(WHAT TO WORK ON) Quote the passage on healthcare technology margins below from "This decline in" to "in their capital.".

(SOURCE DOCUMENT)
•••••
Though intense pricing pressures and high SG&A expenses have contributed to the currently low net margins in the young healthcare technology industry, the escalating adoption of technology solutions and the ensuing reduction in SG&A expenses will boost net margins gradually in the near future.

“After FY 2010, profitability ratios, except return on capital employed, has decreased owing to the fall in total asset turnover,” said the analyst, Frost & Sullivan. “However, the return on capital employed has risen owing to the reduction in debt capital, which has shrunk interest expenses. The trend is expected to continue as long-term debts decline.”

This decline in healthcare technology firms’ debts can be primarily attributed to low net margins and short product lifecycles due to rapid technological advances. As a result, the debt-equity ratio has gone down nearly 38 percent during the period FY 2009-2012, implying that organizations are looking to enhance the equity stake in their capital.
•••••
(RECORDS SUPPLIED)
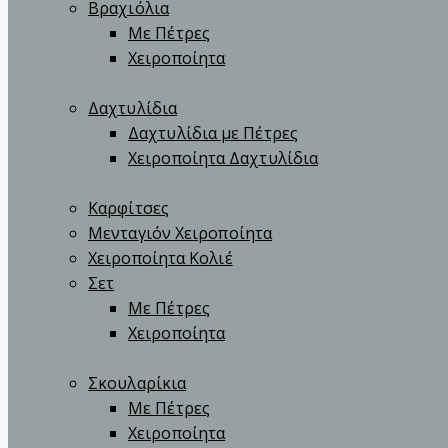
Βραχιόλια
Με Πέτρες
Χειροποίητα
Δαχτυλίδια
Δαχτυλίδια με Πέτρες
Χειροποίητα Δαχτυλίδια
Καρφίτσες
Μενταγιόν Χειροποίητα
Χειροποίητα Κολιέ
Σετ
Με Πέτρες
Χειροποίητα
Σκουλαρίκια
Με Πέτρες
Χειροποίητα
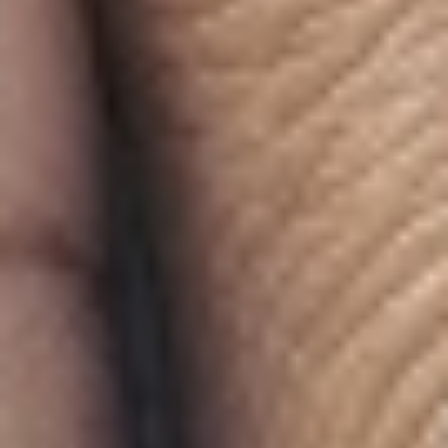
TISCH
RESERVIEREN
SELBSTERNTE
ERNTEPLAN
ABLAUFPLAN
UNSER NASCHKATZENKONZEPT
TREUEKARTE
ERLEBNISPAUSCHALE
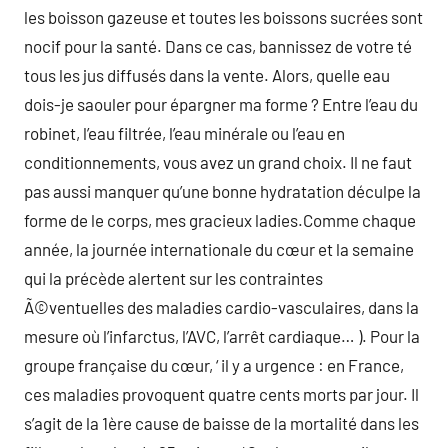
les boisson gazeuse et toutes les boissons sucrées sont
nocif pour la santé. Dans ce cas, bannissez de votre té
tous les jus diffusés dans la vente. Alors, quelle eau
dois-je saouler pour épargner ma forme ? Entre l’eau du
robinet, l’eau filtrée, l’eau minérale ou l’eau en
conditionnements, vous avez un grand choix. Il ne faut
pas aussi manquer qu’une bonne hydratation déculpe la
forme de le corps, mes gracieux ladies.Comme chaque
année, la journée internationale du cœur et la semaine
qui la précède alertent sur les contraintes
Ã©ventuelles des maladies cardio-vasculaires, dans la
mesure où l’infarctus, l’AVC, l’arrêt cardiaque… ). Pour la
groupe française du cœur, ‘ il y a urgence : en France,
ces maladies provoquent quatre cents morts par jour. Il
s’agit de la 1ère cause de baisse de la mortalité dans les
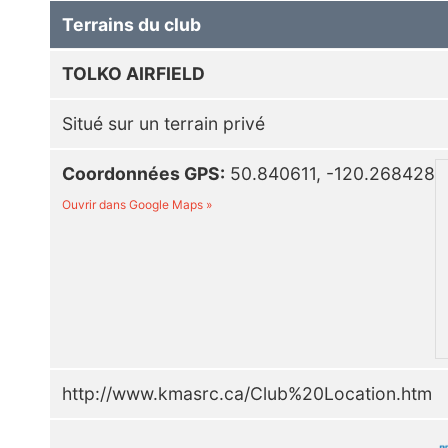
Terrains du club
TOLKO AIRFIELD
Situé sur un terrain privé
Coordonnées GPS:
50.840611, -120.268428
Ouvrir dans Google Maps »
http://www.kmasrc.ca/Club%20Location.htm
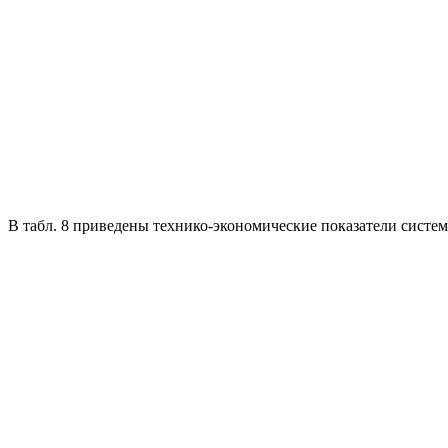
В табл. 8 приведены технико-экономические показатели сист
•••••
(EXERCISE SOLUTION)
This decline in healthcare technology firms’ debts can be primarily attributed to low net margins and short product lifecycles due to rapid technological advances. As a result, the debt-equity ratio has gone down nearly 38 percent during the period FY 2009-2012, implying that organizations are looking to enhance the equity stake in their capital.